First, in Mira Nair’s The Namesake and Alfonso Cuarón’s Children of Men, both released in 2006, these very different directors cut away from narrative to show characters’ feet. Nair spreads the motif across three characters, the wife, the husband, and the son, by showing feet slipping into and out of shoes. Are shoes the shadows of feet, a form displaced from the object? Is Nair’s occasional but determined cutaway to feet her fluid means of expressing the multiple displacements of diasporic and gender identities while avoiding leaden dialogue? Whole worlds open up to the side of these shoes, both interior and existential worlds, and exterior and political worlds; and when the husband dies, Nair films the wife flitting agitatedly through the house before cutting to a frontal closeup of her now naked feet, no shoes, at the threshold of her open garage.

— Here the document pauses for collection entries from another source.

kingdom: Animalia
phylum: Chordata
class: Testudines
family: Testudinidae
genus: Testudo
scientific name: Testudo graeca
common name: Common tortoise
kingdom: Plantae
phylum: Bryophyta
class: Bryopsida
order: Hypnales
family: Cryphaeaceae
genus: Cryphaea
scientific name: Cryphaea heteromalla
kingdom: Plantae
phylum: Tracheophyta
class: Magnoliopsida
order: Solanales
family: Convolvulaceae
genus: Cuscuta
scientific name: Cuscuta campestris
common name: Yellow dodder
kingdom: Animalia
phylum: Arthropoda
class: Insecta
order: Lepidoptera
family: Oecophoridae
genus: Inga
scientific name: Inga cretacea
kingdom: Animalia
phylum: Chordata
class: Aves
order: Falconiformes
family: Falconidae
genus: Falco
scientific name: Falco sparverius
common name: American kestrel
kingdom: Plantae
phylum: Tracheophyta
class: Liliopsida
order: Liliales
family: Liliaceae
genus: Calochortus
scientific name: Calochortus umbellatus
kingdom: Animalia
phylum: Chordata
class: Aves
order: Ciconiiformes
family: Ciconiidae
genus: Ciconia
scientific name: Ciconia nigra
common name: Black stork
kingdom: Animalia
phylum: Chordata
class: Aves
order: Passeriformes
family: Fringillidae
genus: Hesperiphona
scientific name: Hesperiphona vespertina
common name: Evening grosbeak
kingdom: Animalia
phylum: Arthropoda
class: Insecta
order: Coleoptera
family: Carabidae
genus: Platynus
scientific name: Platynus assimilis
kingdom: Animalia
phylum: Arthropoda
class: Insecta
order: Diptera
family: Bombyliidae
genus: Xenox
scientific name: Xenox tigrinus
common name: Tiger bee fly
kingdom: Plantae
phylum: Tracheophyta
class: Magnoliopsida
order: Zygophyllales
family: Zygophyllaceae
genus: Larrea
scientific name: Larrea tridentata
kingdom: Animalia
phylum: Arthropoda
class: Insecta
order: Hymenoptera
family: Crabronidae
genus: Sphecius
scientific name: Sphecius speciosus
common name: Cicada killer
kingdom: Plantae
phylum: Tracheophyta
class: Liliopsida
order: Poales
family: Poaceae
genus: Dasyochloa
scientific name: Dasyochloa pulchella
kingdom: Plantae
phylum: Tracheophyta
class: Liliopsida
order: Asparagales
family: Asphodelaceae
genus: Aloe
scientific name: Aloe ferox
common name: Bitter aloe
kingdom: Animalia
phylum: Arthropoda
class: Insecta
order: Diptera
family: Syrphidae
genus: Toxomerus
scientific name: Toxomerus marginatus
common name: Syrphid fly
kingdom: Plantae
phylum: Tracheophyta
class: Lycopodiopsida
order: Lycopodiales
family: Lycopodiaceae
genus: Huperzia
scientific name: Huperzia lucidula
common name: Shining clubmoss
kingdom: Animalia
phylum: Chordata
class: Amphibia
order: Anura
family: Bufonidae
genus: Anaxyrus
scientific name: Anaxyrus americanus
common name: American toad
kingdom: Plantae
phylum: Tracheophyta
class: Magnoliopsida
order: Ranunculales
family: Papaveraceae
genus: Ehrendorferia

Are these naked feet a reaffirmation of the cis-het family values so prominently displayed in the film—or a whispered possibility that the wife might now live (quite well) without a man?  In Children of Men, Cuarón only cuts to the feet of the protagonist, Theo (Clive Owen), starting with a very odd (and therefore very noisy) telephoto shot of his feet in the foreground, with Theo’s body stretched out obliquely into the depth of the screen behind the feet. The camera tracks Theo’s naked and shoed feet rather obsessively through the film, but the shots remain noisy in that they clearly mean more than they show, even though it remains unclear exactly what they mean aside from the general sense that the feet are displaced from Theo’s possession into challenging material and sensual relations with their environment.

Another more personal example arises from the fact that everyone on my semi-circle here in North Carolina has arcane language written into our house deeds, language that specifically forbids trailers, farm animals, “Jews, and other minorities.” It’s horrible and not legal (not even here in the South). The words hover around us white and non-Jewish property owners, a shadow that reminds us of various awful histories spewing out from those classed and racialized words in ways that are not representational but affective. The language forces us to dwell inescapably with differences of time and being that we cannot eradicate. Or not easily. We have each been told by lawyers that the only way to delete the language in the deeds is for someone to challenge our home ownership in court, on the grounds of this language. Only then could the court system strike out the language and change the deeds. I find this fact bizarre and more than a little disturbing. The shadow of history has to become the noise of litigation in order for it to be rendered a different kind of shadow (of history erased). Perhaps it’s better to have the disgusting language remain, a gut-wrenching reminder of the sensual entitlements of whiteness and the wide range of sensorial precarities this geographical terrain once wielded so complacently.

Read Musser’s book, it is a gem. It is a noisy book, we might say, that produces long shadows that creep into the noise and shadows of our own lives.